### Problem statement
Report the lines of the data below that contain the string "filter".

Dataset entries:
▼▼▼

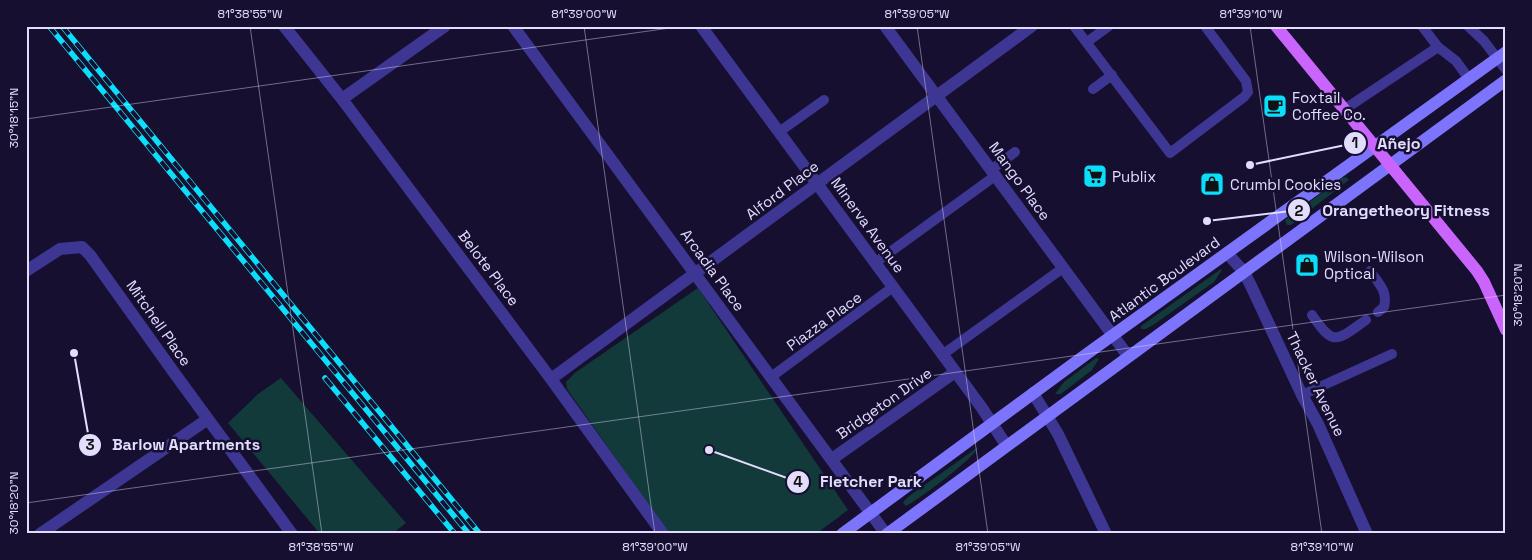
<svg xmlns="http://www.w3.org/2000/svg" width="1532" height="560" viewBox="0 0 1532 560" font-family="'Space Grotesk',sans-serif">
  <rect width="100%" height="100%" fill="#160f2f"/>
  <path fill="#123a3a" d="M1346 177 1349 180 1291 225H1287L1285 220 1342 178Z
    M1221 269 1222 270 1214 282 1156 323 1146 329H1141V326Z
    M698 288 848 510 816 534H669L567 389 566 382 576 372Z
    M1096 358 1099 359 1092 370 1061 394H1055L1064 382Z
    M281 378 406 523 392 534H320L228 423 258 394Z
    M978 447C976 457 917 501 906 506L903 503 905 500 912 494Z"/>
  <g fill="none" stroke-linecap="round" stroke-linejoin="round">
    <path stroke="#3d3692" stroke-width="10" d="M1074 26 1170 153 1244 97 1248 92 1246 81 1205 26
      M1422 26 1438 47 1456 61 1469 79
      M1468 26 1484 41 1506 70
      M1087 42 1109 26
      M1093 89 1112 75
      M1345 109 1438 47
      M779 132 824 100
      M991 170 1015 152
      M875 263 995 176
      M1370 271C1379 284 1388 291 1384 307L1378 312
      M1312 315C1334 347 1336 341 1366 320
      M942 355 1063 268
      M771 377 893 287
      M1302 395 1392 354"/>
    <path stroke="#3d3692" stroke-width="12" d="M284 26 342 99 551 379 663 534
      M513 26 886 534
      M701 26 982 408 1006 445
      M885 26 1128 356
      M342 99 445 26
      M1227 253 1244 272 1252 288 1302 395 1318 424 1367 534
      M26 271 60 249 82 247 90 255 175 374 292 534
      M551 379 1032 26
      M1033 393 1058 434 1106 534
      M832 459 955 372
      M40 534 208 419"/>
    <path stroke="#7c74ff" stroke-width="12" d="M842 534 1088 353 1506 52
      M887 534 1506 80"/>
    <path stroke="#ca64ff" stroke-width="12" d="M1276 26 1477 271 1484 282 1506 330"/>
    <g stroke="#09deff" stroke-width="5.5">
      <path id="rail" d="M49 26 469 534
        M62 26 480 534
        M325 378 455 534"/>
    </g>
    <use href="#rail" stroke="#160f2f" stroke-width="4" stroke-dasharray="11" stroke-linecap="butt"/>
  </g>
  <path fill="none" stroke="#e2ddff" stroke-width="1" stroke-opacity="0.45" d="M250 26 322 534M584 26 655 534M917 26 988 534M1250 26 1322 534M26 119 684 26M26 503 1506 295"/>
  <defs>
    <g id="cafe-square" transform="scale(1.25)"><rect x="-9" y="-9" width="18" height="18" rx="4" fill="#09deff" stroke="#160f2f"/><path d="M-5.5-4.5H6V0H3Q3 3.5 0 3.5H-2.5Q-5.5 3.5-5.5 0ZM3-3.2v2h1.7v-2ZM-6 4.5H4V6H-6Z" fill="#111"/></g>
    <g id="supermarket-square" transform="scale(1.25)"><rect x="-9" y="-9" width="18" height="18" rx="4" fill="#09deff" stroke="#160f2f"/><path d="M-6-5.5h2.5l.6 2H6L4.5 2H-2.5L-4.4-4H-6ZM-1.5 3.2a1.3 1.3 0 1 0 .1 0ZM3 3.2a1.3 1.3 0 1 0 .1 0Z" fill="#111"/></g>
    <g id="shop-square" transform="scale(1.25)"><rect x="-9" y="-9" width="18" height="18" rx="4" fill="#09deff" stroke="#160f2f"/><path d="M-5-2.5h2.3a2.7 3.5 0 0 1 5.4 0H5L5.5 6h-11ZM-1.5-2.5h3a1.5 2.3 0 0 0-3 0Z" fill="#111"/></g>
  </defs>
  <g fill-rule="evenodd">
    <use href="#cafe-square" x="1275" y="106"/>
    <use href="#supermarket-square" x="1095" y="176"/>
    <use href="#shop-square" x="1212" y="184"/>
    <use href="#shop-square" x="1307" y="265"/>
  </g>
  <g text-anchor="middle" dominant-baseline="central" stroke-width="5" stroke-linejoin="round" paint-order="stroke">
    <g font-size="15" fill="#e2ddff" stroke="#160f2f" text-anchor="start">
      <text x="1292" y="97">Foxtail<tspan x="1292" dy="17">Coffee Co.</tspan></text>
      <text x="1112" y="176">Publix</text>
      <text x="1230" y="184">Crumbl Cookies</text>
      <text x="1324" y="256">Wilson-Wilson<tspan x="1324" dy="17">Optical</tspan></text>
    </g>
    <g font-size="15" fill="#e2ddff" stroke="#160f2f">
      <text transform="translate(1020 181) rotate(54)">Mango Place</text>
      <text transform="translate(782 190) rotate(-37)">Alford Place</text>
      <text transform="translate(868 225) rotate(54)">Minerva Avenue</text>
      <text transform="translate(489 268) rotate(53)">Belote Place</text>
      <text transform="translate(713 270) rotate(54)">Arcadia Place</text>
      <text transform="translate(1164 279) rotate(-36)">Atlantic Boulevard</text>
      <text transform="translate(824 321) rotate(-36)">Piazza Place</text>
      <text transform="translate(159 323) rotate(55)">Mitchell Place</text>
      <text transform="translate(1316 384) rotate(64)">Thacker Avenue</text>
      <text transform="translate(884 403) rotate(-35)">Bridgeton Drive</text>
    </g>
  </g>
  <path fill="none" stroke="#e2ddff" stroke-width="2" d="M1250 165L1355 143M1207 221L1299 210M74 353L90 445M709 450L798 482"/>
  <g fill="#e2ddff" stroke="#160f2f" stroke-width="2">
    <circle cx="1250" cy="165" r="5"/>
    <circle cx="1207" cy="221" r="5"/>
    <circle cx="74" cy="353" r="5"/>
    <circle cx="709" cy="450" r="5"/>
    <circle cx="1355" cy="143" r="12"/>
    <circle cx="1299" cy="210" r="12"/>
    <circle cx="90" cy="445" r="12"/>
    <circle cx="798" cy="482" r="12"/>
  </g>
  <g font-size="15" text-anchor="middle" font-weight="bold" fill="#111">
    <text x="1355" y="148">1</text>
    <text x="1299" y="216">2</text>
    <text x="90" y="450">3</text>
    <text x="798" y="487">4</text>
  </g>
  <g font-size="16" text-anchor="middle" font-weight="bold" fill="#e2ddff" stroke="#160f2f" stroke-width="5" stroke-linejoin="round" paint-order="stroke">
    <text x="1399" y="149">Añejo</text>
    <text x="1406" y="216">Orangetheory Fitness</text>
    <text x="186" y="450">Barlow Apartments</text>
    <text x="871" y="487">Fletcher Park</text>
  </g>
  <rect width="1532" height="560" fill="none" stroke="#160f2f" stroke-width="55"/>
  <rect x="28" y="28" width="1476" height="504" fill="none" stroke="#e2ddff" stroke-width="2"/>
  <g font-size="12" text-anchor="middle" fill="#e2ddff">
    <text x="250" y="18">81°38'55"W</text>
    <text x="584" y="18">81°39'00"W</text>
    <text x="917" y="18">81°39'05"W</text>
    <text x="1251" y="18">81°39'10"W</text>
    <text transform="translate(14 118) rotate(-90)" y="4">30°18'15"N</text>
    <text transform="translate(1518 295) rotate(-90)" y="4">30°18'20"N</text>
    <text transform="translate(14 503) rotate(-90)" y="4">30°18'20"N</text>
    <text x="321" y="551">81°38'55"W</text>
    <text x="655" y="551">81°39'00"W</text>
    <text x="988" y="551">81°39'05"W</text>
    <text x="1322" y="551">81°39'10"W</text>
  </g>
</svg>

▲▲▲
▼▼▼

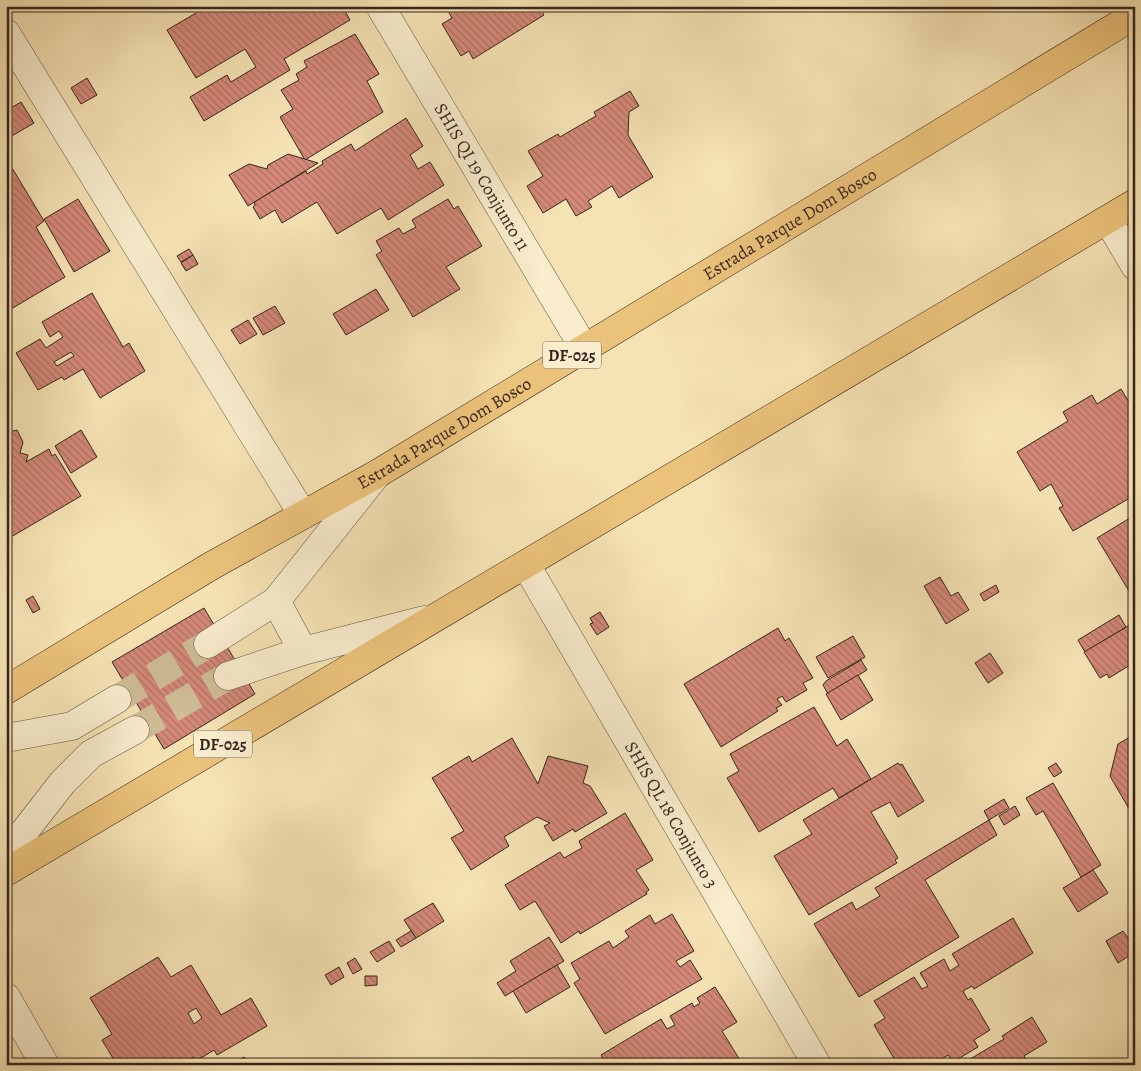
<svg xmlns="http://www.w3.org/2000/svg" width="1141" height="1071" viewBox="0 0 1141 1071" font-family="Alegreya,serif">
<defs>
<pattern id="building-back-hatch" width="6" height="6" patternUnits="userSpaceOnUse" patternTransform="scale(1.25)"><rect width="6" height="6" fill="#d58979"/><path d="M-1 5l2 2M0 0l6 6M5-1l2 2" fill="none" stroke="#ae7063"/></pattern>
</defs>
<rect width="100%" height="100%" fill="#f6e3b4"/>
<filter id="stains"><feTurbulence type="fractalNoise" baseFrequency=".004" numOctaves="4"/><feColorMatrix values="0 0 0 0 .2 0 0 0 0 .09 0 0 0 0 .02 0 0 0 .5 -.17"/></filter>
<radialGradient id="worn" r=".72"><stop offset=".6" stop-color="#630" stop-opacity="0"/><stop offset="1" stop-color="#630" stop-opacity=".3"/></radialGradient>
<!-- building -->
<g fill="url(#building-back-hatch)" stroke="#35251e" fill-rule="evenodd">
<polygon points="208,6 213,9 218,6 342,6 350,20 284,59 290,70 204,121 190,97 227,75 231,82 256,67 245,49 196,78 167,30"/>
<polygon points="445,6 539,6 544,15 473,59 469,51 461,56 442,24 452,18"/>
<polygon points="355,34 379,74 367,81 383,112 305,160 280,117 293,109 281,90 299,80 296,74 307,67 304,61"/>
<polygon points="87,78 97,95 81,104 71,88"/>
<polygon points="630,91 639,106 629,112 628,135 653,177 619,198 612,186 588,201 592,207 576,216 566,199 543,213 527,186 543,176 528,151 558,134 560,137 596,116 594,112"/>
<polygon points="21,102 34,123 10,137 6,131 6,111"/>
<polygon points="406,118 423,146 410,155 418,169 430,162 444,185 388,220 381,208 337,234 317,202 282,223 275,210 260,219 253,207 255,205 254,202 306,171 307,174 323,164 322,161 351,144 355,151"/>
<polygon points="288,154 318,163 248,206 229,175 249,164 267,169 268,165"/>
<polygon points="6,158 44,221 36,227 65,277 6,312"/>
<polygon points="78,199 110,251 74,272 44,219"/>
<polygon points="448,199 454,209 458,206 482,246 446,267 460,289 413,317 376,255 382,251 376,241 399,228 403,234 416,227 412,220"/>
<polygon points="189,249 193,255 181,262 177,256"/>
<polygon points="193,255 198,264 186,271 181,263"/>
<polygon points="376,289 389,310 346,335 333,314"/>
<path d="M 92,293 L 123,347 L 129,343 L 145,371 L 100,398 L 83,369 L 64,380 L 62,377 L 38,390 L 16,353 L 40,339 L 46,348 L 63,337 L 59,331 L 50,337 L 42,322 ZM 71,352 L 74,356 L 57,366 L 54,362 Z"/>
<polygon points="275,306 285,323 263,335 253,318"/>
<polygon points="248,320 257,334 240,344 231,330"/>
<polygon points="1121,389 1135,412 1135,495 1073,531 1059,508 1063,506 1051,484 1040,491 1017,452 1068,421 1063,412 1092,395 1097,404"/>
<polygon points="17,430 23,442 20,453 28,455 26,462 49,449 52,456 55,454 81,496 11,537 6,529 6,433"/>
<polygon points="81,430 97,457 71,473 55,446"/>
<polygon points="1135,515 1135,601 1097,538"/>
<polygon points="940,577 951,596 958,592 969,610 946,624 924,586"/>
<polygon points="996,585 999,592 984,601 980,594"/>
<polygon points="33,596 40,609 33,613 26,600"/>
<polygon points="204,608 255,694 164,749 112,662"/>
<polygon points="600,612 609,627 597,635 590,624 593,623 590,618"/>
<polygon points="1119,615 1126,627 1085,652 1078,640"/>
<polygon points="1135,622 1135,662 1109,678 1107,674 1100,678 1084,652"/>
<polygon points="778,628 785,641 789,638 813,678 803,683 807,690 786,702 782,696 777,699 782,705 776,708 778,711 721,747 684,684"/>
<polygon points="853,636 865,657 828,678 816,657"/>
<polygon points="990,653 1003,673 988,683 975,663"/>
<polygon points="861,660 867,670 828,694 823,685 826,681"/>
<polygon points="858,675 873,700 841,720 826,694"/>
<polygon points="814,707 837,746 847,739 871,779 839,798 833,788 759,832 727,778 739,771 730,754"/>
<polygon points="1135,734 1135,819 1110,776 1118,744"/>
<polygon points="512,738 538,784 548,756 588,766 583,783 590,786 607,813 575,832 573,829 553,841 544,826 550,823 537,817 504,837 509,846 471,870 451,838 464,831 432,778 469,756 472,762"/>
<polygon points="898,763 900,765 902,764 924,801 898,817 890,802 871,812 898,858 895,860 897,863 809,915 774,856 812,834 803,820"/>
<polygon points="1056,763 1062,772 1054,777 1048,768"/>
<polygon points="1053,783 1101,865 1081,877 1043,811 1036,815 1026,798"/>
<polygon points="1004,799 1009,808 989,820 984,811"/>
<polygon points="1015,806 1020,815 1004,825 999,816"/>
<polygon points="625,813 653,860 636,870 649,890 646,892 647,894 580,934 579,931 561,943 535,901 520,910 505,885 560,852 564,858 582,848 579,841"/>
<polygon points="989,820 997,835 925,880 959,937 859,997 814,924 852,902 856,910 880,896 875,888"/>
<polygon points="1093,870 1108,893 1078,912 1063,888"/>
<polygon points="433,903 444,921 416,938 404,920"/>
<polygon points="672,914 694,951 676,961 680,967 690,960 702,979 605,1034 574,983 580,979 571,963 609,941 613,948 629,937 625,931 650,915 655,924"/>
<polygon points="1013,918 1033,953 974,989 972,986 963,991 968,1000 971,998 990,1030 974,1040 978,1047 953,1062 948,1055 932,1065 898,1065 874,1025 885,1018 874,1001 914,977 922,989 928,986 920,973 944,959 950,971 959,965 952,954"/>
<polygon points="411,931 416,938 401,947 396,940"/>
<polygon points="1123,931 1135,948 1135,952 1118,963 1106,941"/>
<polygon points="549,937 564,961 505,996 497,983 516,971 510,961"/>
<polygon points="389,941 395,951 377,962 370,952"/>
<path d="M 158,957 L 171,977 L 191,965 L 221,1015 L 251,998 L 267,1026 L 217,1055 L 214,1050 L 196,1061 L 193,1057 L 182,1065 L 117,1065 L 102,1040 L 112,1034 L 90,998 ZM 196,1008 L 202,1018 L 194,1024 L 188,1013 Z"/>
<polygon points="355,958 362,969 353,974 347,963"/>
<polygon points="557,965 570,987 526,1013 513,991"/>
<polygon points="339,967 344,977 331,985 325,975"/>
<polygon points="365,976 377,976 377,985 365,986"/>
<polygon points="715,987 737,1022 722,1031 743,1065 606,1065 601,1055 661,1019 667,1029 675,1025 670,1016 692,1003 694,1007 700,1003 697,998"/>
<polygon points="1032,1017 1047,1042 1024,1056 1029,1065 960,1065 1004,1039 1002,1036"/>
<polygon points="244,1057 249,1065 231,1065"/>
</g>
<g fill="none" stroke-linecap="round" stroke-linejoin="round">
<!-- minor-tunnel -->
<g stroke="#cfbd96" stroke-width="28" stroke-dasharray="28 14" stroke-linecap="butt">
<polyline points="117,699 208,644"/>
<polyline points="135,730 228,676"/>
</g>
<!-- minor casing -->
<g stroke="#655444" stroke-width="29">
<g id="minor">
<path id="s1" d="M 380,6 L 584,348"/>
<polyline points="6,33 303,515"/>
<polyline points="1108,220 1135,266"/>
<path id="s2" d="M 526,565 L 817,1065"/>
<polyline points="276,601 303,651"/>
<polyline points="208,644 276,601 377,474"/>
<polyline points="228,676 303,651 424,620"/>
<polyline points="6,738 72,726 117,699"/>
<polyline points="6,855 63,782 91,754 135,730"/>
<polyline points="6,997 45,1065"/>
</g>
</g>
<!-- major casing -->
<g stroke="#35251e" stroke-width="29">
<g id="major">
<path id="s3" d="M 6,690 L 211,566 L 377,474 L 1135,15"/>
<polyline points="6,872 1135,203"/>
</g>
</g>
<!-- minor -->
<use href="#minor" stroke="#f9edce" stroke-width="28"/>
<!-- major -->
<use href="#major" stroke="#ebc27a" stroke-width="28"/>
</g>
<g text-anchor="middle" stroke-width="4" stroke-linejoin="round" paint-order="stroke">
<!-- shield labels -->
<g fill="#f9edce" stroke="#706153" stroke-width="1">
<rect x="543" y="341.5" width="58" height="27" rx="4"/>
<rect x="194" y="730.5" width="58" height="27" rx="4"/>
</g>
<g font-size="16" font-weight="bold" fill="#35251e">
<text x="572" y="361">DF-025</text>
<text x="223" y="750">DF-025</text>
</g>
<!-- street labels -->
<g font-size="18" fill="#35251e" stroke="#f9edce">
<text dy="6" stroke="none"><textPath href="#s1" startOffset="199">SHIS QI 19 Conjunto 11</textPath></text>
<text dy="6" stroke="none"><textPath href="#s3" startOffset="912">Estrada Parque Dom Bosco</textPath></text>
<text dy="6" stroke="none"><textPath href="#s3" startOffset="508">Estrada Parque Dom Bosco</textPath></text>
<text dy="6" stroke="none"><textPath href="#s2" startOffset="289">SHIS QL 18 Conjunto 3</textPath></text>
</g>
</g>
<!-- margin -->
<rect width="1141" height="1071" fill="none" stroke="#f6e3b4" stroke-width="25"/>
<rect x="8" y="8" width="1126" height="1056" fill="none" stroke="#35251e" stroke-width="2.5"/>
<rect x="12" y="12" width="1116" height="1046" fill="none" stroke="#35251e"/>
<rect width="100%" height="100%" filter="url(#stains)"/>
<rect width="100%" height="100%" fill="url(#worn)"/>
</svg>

▲▲▲

### Exercise output
<filter id="stains"><feTurbulence type="fractalNoise" baseFrequency=".004" numOctaves="4"/><feColorMatrix values="0 0 0 0 .2 0 0 0 0 .09 0 0 0 0 .02 0 0 0 .5 -.17"/></filter>
<rect width="100%" height="100%" filter="url(#stains)"/>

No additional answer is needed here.